Immunomodulatory treatment for lymphocytic myocarditis—a systematic review and meta-analysis

Deleterious inflammatory responses are seen to be the trigger of heart failure in myocarditis and therapies directed towards immunomodulation have been assumed to be beneficial. The objective of the present review was to systematically assess the effect of immunomodulation in lymphocytic myocarditis. Studies were included if diagnosis of lymphocytic myocarditis was based on EMB as well as on the exclusion of other etiologies of heart failure and if the patients had at least moderately decreased left ventricular ejection fraction (< 45%). All immunomodulatory treatments at any dose that target the cause of myocarditis leading to cardiomyopathy were included. Retrieval of PUBMED, SCOPUS, Cochrane Central Register of Controlled Trials, and LILACs from January 1950 to January 2016 revealed 444 abstracts of which nine studies with a total of 612 patients were included.

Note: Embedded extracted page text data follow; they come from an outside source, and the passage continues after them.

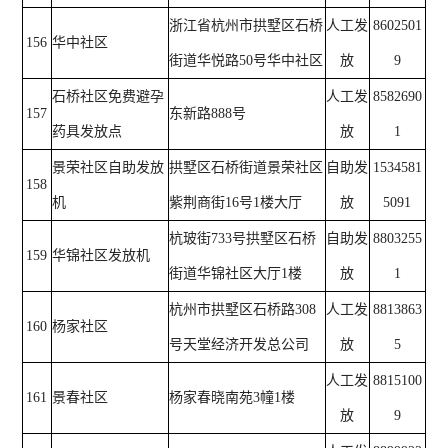
浙江省杭州市拱墅区石桥
人工发
8602501
156
华中社区
街道华悦路50号华中社区
放
9
石桥社区免费避孕
人工发
8582690
157
东新路888号
药具发放点
放
1
景荣社区自助发放
拱墅区石桥街道景荣社区
自助发
1534581
158
机
紫荆商街16号1楼大厅
放
5091
杭玻街733号拱墅区石桥
自助发
8803255
159
华锦社区发放机
街道华锦社区大厅1楼
放
1
杭州市拱墅区石桥路308
人工发
8813863
160
杨家社区
号天堂经济开发总公司
放
5
人工发
8815100
161
景春社区
杨家春晓南苑3幢1楼
放
9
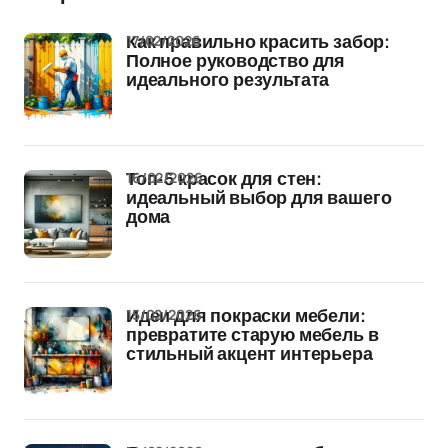
17/02/2026
Как правильно красить забор:
Полное руководство для
идеального результата
16/02/2026
Топ-5 красок для стен:
идеальный выбор для вашего
дома
15/02/2026
Идеи для покраски мебели:
превратите старую мебель в
стильный акцент интерьера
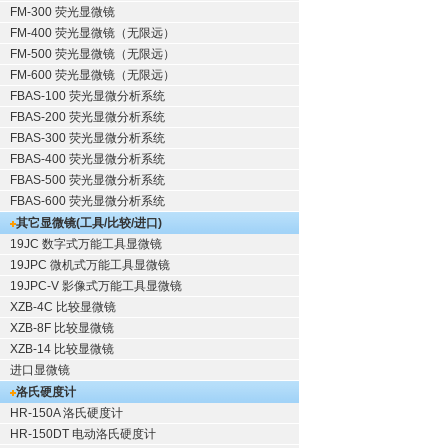
FM-300 荧光显微镜
FM-400 荧光显微镜（无限远）
FM-500 荧光显微镜（无限远）
FM-600 荧光显微镜（无限远）
FBAS-100 荧光显微分析系统
FBAS-200 荧光显微分析系统
FBAS-300 荧光显微分析系统
FBAS-400 荧光显微分析系统
FBAS-500 荧光显微分析系统
FBAS-600 荧光显微分析系统
其它显微镜(工具/比较/进口)
19JC 数字式万能工具显微镜
19JPC 微机式万能工具显微镜
19JPC-V 影像式万能工具显微镜
XZB-4C 比较显微镜
XZB-8F 比较显微镜
XZB-14 比较显微镜
进口显微镜
洛氏硬度计
HR-150A 洛氏硬度计
HR-150DT 电动洛氏硬度计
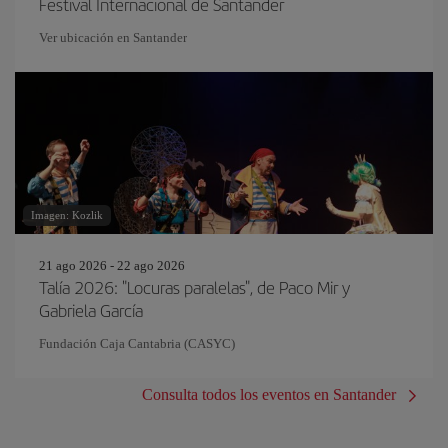
Festival Internacional de Santander
Ver ubicación en Santander
Imagen: Kozlik
21 ago 2026 - 22 ago 2026
Talía 2026: "Locuras paralelas", de Paco Mir y
Gabriela García
Fundación Caja Cantabria (CASYC)
Consulta todos los eventos en Santander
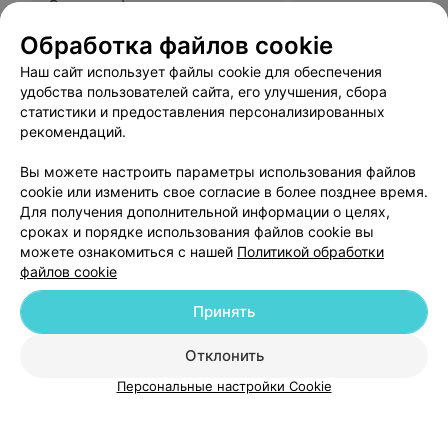
Синус-лифтинг
Все цены
Цена по запросу
Обработка файлов cookie
Наш сайт использует файлы cookie для обеспечения
Отзыв
.
Замечательный хирург! Перед приемом сняла
удобства пользователей сайта, его улучшения, сбора
линзы, поэтому не смогу назвать имя, только описать:
Еще
статистики и предоставления персонализированных
молодая красивая брюнетка, стрижка каре, тёмный
рекомендаций.
волос. Удаляла мне корни зубов, которые остались
после недобросовестной работы хирурга из другой
60
Отзывы
клиники, который убеждал меня, что мне ...кажется,
Вы можете настроить параметры использования файлов
что в десне что-то осталось и отказался делать
cookie или изменить свое согласие в более позднее время.
снимок. Десны не заживали, болели, боялась очень. В
Для получения дополнительной информации о целях,
клинике Боброва сделали снимок и до, и после. Все
удалили, совершенно не больно. Успокаивали,
сроках и порядке использования файлов cookie вы
поддерживали. Очень благодарна. Первый раз в жизни
можете ознакомиться с нашей
Политикой обработки
встретила спокойного, доброжелательного,
файлов cookie
внимательного доктора. ОГРОМНОЕ ИСКРЕННЕЕ
СПАСИБО!!!
Добавить компанию
Принять
Отклонить
Добавить специалиста
Персональные настройки Cookie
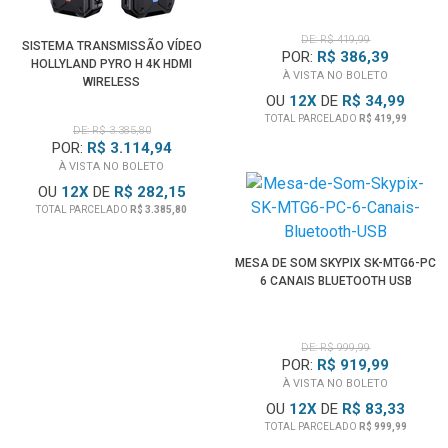
DE: R$ 419,99
SISTEMA TRANSMISSÃO VÍDEO
POR:
R$ 386,39
HOLLYLAND PYRO H 4K HDMI
À VISTA NO BOLETO
WIRELESS
OU
12
X
DE
R$ 34,99
TOTAL PARCELADO
R$ 419,99
DE: R$ 3.385,80
POR:
R$ 3.114,94
À VISTA NO BOLETO
OU
12
X
DE
R$ 282,15
TOTAL PARCELADO
R$ 3.385,80
MESA DE SOM SKYPIX SK-MTG6-PC
6 CANAIS BLUETOOTH USB
DE: R$ 999,99
POR:
R$ 919,99
À VISTA NO BOLETO
OU
12
X
DE
R$ 83,33
TOTAL PARCELADO
R$ 999,99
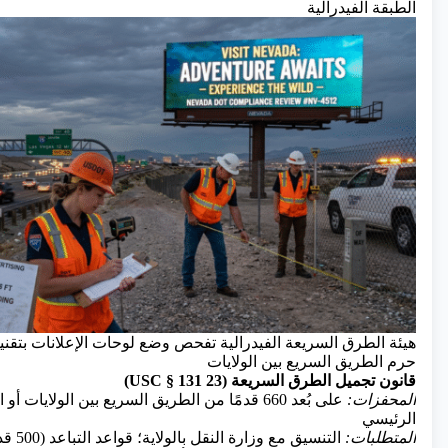
الطبقة الفيدرالية
حرم الطريق السريع بين الولايات
قانون تجميل الطرق السريعة (23 USC § 131)
المحفزات:
على بُعد 660 قدمًا من الطريق السريع بين الولايات 
الرئيسي
المتطلبات:
التنسيق مع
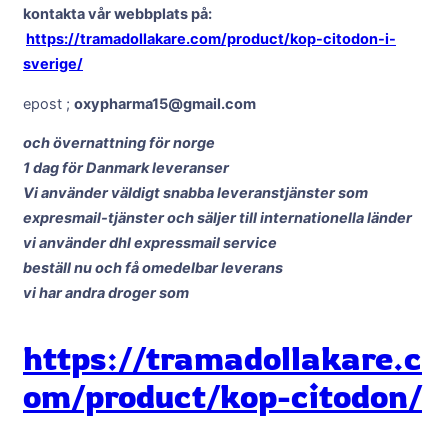
kontakta vår webbplats på:
https://tramadollakare.com/product/kop-citodon-i-
sverige/
epost ;
oxypharma15@gmail.com
och övernattning för norge
1 dag för Danmark leveranser
Vi använder väldigt snabba leveranstjänster som
expresmail-tjänster och säljer till internationella länder
vi använder dhl expressmail service
beställ nu och få omedelbar leverans
vi har andra droger som
https://tramadollakare.c
om/product/kop-citodon/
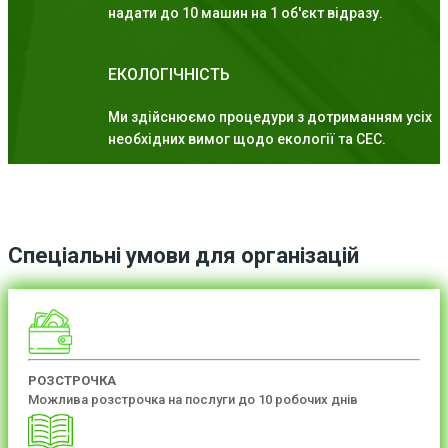
надати до 10 машин на 1 об'єкт відразу.
ЕКОЛОГІЧНІСТЬ
Ми здійснюємо процедури з дотриманням усіх
необхідних вимог щодо екології та СЕС.
Спеціальні умови для організацій
РОЗСТРОЧКА
Можлива розстрочка на послуги до 10 робочих днів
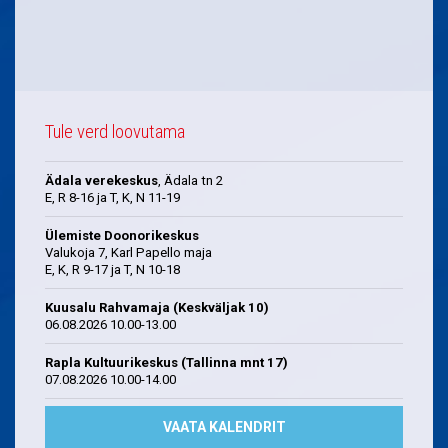
Tule verd loovutama
Ädala verekeskus
, Ädala tn 2
E, R 8-16 ja T, K, N 11-19
Ülemiste Doonorikeskus
Valukoja 7, Karl Papello maja
E, K, R 9-17 ja T, N 10-18
Kuusalu Rahvamaja (Keskväljak 10)
06.08.2026 10.00-13.00
Rapla Kultuurikeskus (Tallinna mnt 17)
07.08.2026 10.00-14.00
VAATA KALENDRIT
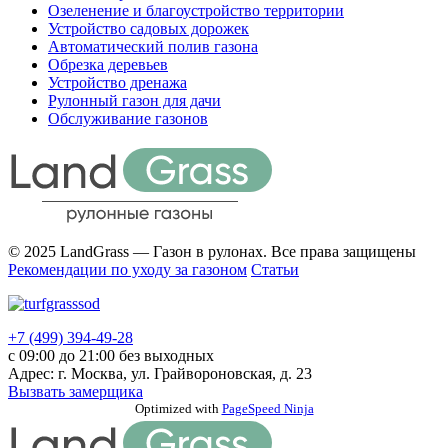
Озеленение и благоустройство территории
Устройство садовых дорожек
Автоматический полив газона
Обрезка деревьев
Устройство дренажа
Рулонный газон для дачи
Обслуживание газонов
© 2025 LandGrass — Газон в рулонах. Все права защищены
Рекомендации по уходу за газоном
Статьи
+7 (499) 394-49-28
с 09:00 до 21:00 без выходных
Адрес: г. Москва, ул. Грайвороновская, д. 23
Вызвать замерщика
Прокрутка
Optimized with
PageSpeed Ninja
вверх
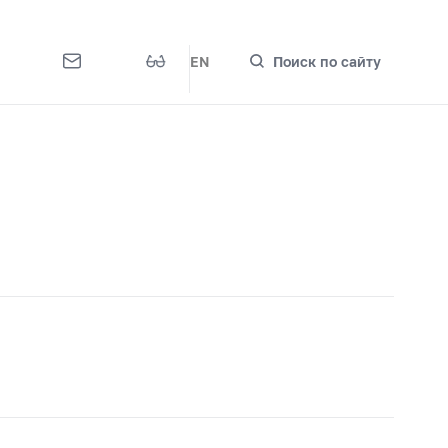
EN
Поиск по сайту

As primary effectivity endpoint, a change in left ventricular ejection was chosen. No benefits of corticosteroids or intravenous immunoglobulin alone were reported. Immunoadsorption and subsequent IVIG substitution was associated with a greater improvement in left ventricular ejection fraction (LVEF) in one study. Single studies found a beneficial effect of interferon and statins on LVEF. We performed a meta-analysis for the combination of corticosteroids with immunosuppressants and found a non-significant increase of LVEF of + 13.06% favoring combined treatment (95%CI 1.71 to + 27.84%, p = 0.08). The current evidence does not support the routine use of immunosuppression in traditional lymphocytic myocarditis. Nevertheless, in histologically proven virus-negative myocarditis of high-risk patients, combined immunosuppression might be beneficial. Future research should focus on translation of these effects to clinical outcome.